_Work to be completed_
Take each line below that has "Applying" and copy it.
Data supplied below:
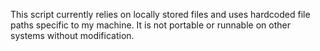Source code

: This script currently relies on locally stored files and uses hardcoded file paths specific to my machine. It is not portable or runnable on other systems without modification.
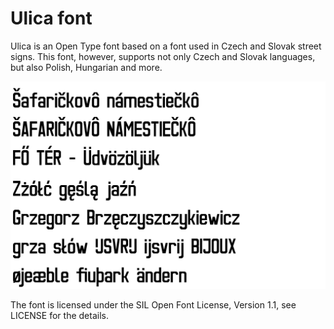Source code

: Ulica font
==========

Ulica is an Open Type font based on a font used in Czech and Slovak
street signs. This font, however, supports not only Czech and Slovak
languages, but also Polish, Hungarian and more.

![Sample rendering](sample.png)

The font is licensed under the SIL Open Font License, Version 1.1,
see LICENSE for the details.
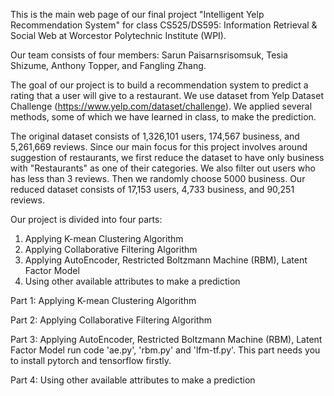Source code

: This is the main web page of our final project "Intelligent Yelp Recommendation System" for class CS525/DS595: Information Retrieval & Social Web at Worcestor Polytechnic Institute (WPI).

Our team consists of four members: Sarun Paisarnsrisomsuk, Tesia Shizume, Anthony Topper, and Fangling Zhang.

The goal of our project is to build a recommendation system to predict a rating that a user will give to a restaurant. We use dataset from Yelp Dataset Challenge (https://www.yelp.com/dataset/challenge). We applied several methods, some of which we have learned in class, to make the prediction.

The original dataset consists of 1,326,101 users, 174,567 business, and 5,261,669 reviews. Since our main focus for this project involves around suggestion of restaurants, we first reduce the dataset to have only business with "Restaurants" as one of their categories. We also filter out users who has less than 3 reviews. Then we randomly choose 5000 business. Our reduced dataset consists of 17,153 users, 4,733 business, and 90,251 reviews.

Our project is divided into four parts:
1) Applying K-mean Clustering Algorithm
2) Applying Collaborative Filtering Algorithm
3) Applying AutoEncoder, Restricted Boltzmann Machine (RBM), Latent Factor Model
4) Using other available attributes to make a prediction



Part 1: Applying K-mean Clustering Algorithm




Part 2: Applying Collaborative Filtering Algorithm




Part 3: Applying AutoEncoder, Restricted Boltzmann Machine (RBM), Latent Factor Model
run code 'ae.py', 'rbm.py' and 'lfm-tf.py'. 
This part needs you to install pytorch and tensorflow firstly.



Part 4: Using other available attributes to make a prediction
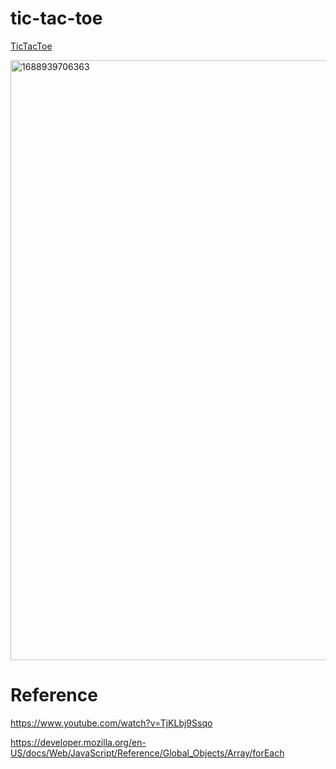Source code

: # tic-tac-toe
<a href='https://karenyu729.github.io/tic-tac-toe/'>TicTacToe</a>

<img width="960" alt="1688939706363" src="https://github.com/KarenYu729/tic-tac-toe/assets/97644710/8075d713-d602-4673-a933-3e9fdc567710">

# Reference

<a>https://www.youtube.com/watch?v=TjKLbj9Ssqo</a>

<a>https://developer.mozilla.org/en-US/docs/Web/JavaScript/Reference/Global_Objects/Array/forEach</a>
End of Data supplied.
_Completed task_
1) Applying K-mean Clustering Algorithm
2) Applying Collaborative Filtering Algorithm
3) Applying AutoEncoder, Restricted Boltzmann Machine (RBM), Latent Factor Model
Part 1: Applying K-mean Clustering Algorithm
Part 2: Applying Collaborative Filtering Algorithm
Part 3: Applying AutoEncoder, Restricted Boltzmann Machine (RBM), Latent Factor Model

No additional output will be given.